Consider the career path of Kristen McLean, an entrepreneur who has employed the technical talents of others to develop a business built on software. She is co-founder and CEO of Bookigee, a three-year-old company developing software services to help authors sell books. Before the startup of Bookigee, which she calls a software-as-a-service company, she ran a trade association for bookstore owners. She is one of six Bookigee employees, including a two-person technical team in San Francisco.
She and a partner personally invested $40,000 to start Bookigee in 2010, and In 2011, the company raised $450,000 of capital from wealthy individual investors, known in investment circles as angels, in exchange for 20 percent of the company. Another pivotal development in 2011 was McLeans decision to enter an accelerator program in downtown Miami called Incubate Miami, opened in 2009 by Enterprise Development Corp., a non-profit organization dedicated to supporting South Florida entrepreneurs.
That was the key for us, McLean said. Her training there led her to refocus Bookigee on serving the needs of authors rather than trying to compete in the mass consumer market for books.

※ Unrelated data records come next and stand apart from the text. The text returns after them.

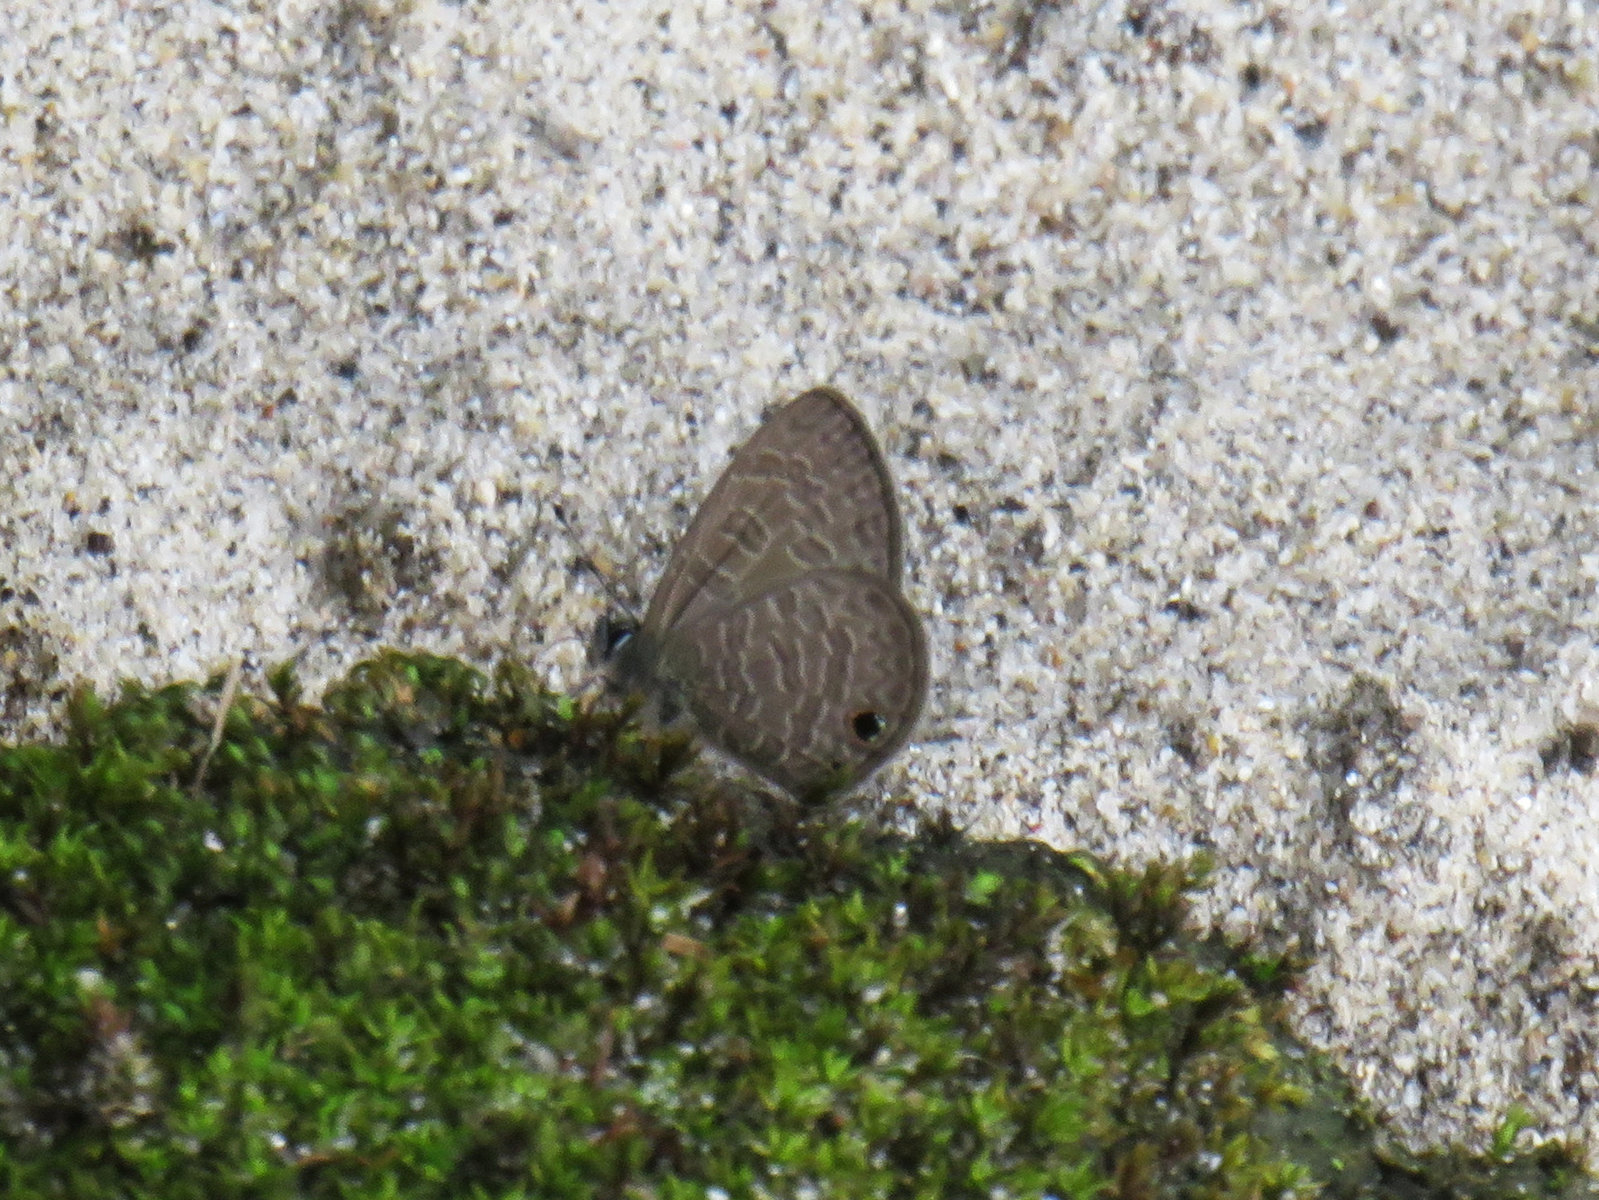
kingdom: Animalia
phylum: Arthropoda
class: Insecta
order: Lepidoptera
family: Lycaenidae
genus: Prosotas
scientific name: Prosotas dubiosa
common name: Tailless lineblue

Whether authors self-publish or work with book publishing companies, theyre all having to take on a much larger percentage of their own marketing, she said, so were building tools to help them, a mapping tool, for example, designed to identify U.S. metropolitan areas where certain types of books sell best.
Bookigee also is trying to take advantage of the mobility movement in book publishing industry. McLean said in a recent email that Bookigee is working with a Chicago-based app developer and building an analytics program for his e-bookstore and reading application, and we will be bundling both products for sale into the publisher level of the market.
McLean said funds for further research and development would come from another private sale of stock in Bookigee: We are working on a $1 million round.
Privately owned software companies raised $2.3 billion of venture capital in the first quarter, more than any other industry and 8 percent more than in last years fourth quarter, according to a U.S. survey by professional services firm PricewaterhouseCoopers. PwC also said in an April 19 report that the software industry attracted 63 percent of first-round venture capital funding during the first quarter.
Investor interest in software-oriented ventures has fueled the startup of companies that try to guide entrepreneurs from business concept to commercial success. One such company, New Frontier Nomads in Miami, combines the technical guidance of an incubator facility with the financial support of a venture capital fund.